Prevention of acute and long-term diabetes complications is the main objective of diabetes treatment. Accelerated deterioration in beta-cell mass was particularly observed in those with poor glycemic control, and patients often get benefit from insulin therapy because of early onset of action, more effective in reducing HbA1c and quickly averting the oxidative stress and glucolipotoxicity to pancreatic beta cells. Landmark clinical trials have shown a clear benefit of insulinization in reducing microvascular and macrovascular complications. After availability of newer therapeutic modalities and newer insulin analogs, treating physicians may find it difficult to select the best treatment modality. New guidelines on diabetes may also help in deciding the appropriate treatment regimen and add-on therapy, which is frequently required when glycemic control is suboptimum. However, selection of a particular regimen should be based on individual need, preference, cost, safety, and efficacy. Uses of nonhormonal antidiabetes drugs do carry more risks, side effects, and limitations to prescribe in certain medical conditions as compared to hormonal therapy such as insulin and incretin-based hormonal therapy. Furthermore, oral antidiabetes treatment requires careful dose titration and has delayed onset of action. GLP-1 and amylin analogs are novel hormonal approaches and should be considered in uncontrolled and obese T2DM.

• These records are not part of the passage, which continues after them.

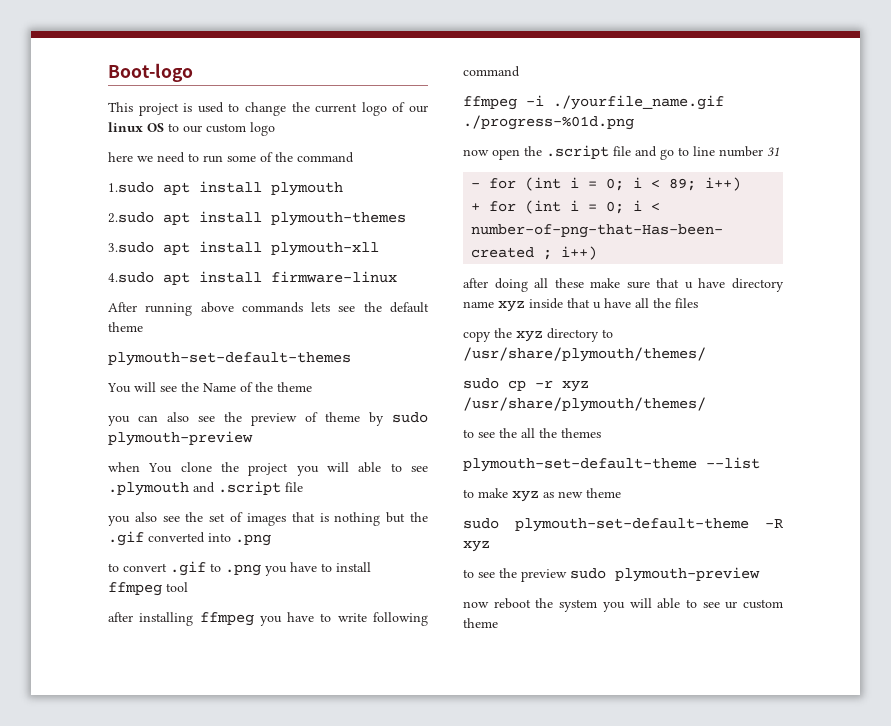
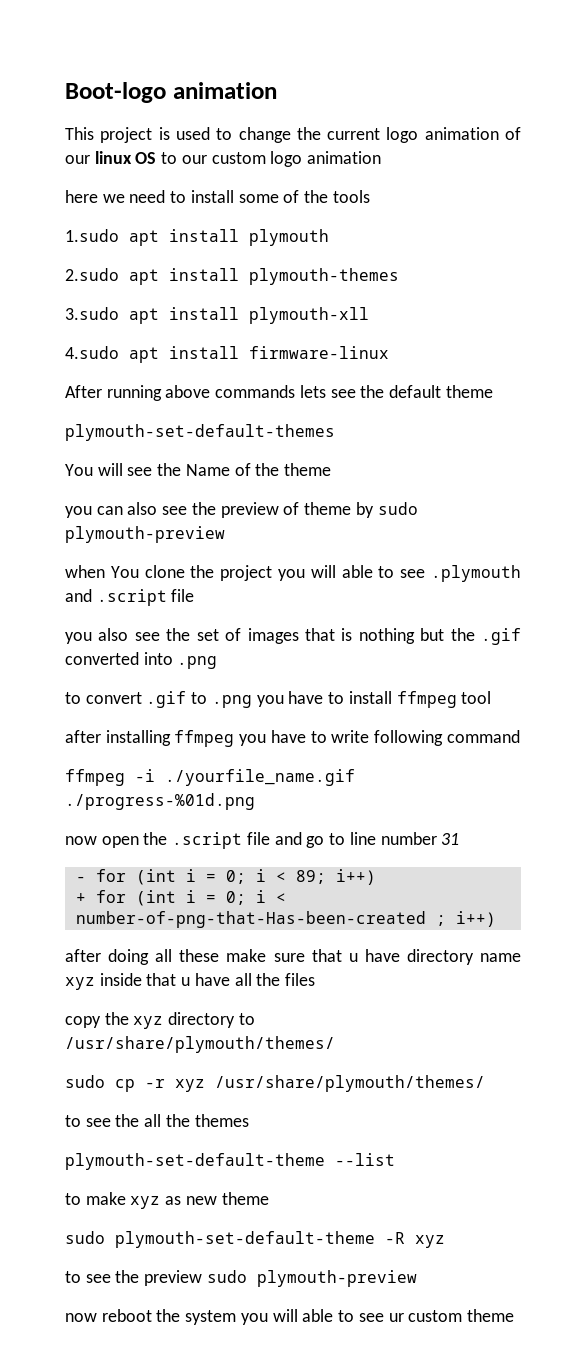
(193, 72) none -> [172,82,277,99] animation
(387, 109) none -> [424,127,499,140] animation
(275, 129) none -> [307,151,382,164] animation
[203,155,223,163] run -> [190,190,234,203] install
[297,152,354,163] command -> [332,190,370,203] tools

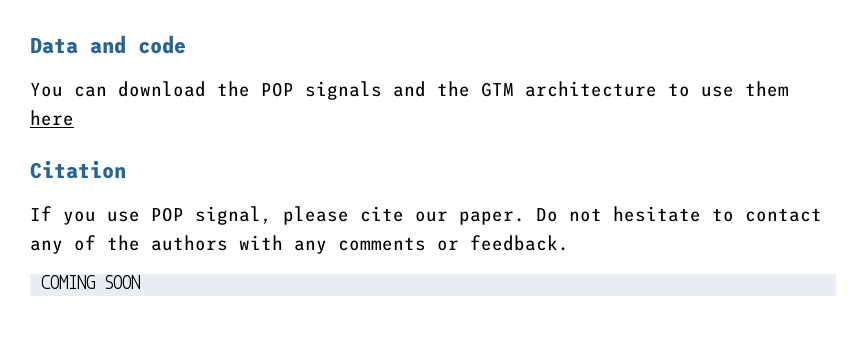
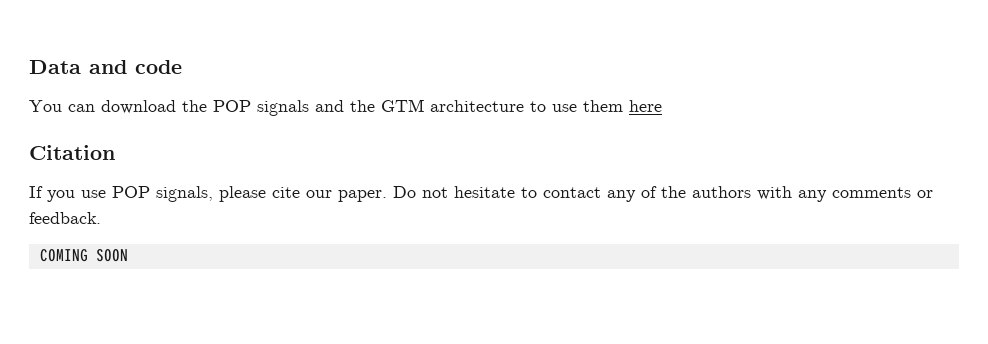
[195,206,272,225] signal, -> [156,186,213,202] signals,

Diabetes education, lifestyle changes, and dietary modification should remain the part and parcel of diabetes management, and their roles in achieving normoglycemia cannot be overemphasized.

Cure from diabetes remains a dream, and indeed, there is a dire need to develop curative therapeutic modality to effectively combat the epidemic of diabetes, obesity, and metabolic syndrome. There are many potential hormonal therapies under way, and new technologies are emerging toward curing diabetes, and we hope for much better therapeutic options for diabetes treatment in the years to come.

Disclosure

The author reports no conflicts of interest in this work.